In the event that the year-end bonus is less than the Forty Thousand Dollar
($40,000) "draw against" the bonus, the Forty Thousand Dollars ($40,000) shall
convert to cash compensation and will not be recoverable by the Company.

                  (c) It is further understood by the parties that, pursuant to
the policies of Employer, discretionary bonus payments may be made in addition
to the Base Salary above provided.

         4.       Vacation and Other Benefits

                  Employee shall be entitled to a reasonable vacation each year
of his employment with Employer as well as all other employment related
benefits, including, but not limited to hospitalization, life insurance, death
and retirement plans, an automobile allowance, and stock plans afforded to
senior executives of Employer of comparable status and tenure and consistent
with that afforded under Employer's policies. Employer may in its sole
discretion change such policies.

         5.       Expenses

                  Employer shall pay all reasonable expenses incurred by
Employee in the performance of his responsibilities and duties for and the
promotion of Employer. Employee shall submit to Employer periodic statements of
all expenses so incurred. Subject to such audits as Employer may deem necessary,
Employer shall reimburse Employee the full amount of any such expenses advanced
by Employee promptly in the ordinary course.

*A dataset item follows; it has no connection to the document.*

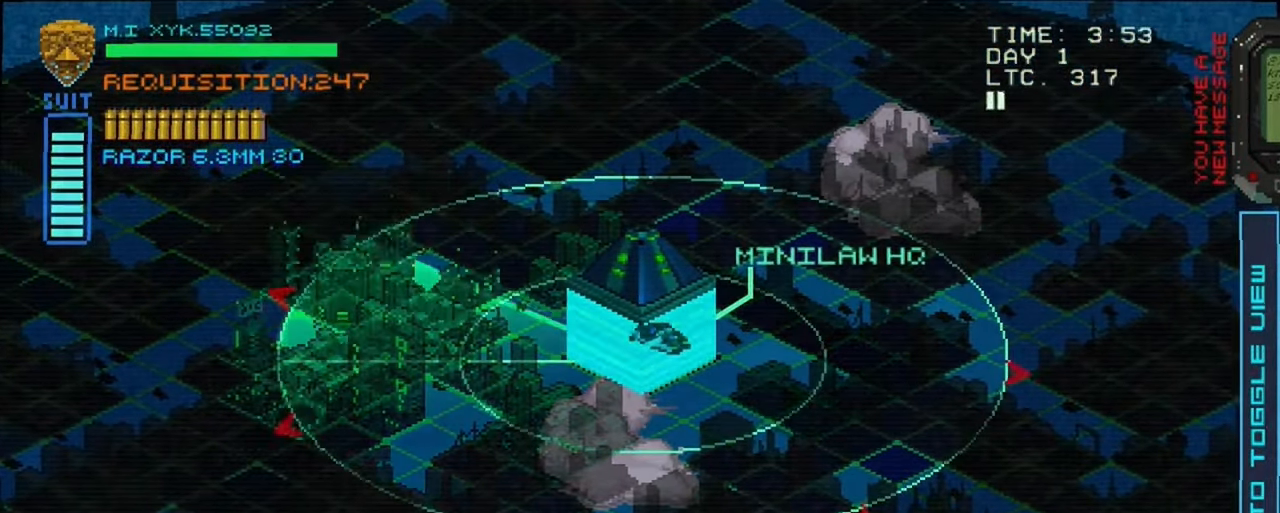
{"dt_ms": 500, "buttons": [], "left_stick": "center", "right_stick": "center", "events": []}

         6.       Covenants and Confidential Information

                  (a) During the term of this agreement, any extension of this
agreement, or any pay out under this agreement, the employee agrees that he will
not, directly or indirectly, do any of the following:

                           (i)  Own, manage, control, or participate in the
ownership, management, or control of, or be employed or engaged by or otherwise
affiliated or associated as a consultant, independent contractor or otherwise,
with any other corporation, partnership, proprietorship, firm, association or
other business entity, or otherwise engage in any business which is engaged in
any manner in, the operation of fitness centers as a significant part of its
business (a "Facility") operates such fitness center(s) within ten (10) miles of
any fitness center owned, managed or under development to be owned or managed by
BTF, its subsidiaries, affiliates and/or its or their successors and assigns (as
conducted

                                      -3-

<PAGE>

on the date mployee ceases to be employed hereunder); provided, however, that
the ownership of not more than one percent (1%) of the stock of any publicly
traded corporation shall not be deemed a violation of this covenant;

                           (ii)     Induce any person who is an employee,
officer, or agent of Employer to terminate said relationship.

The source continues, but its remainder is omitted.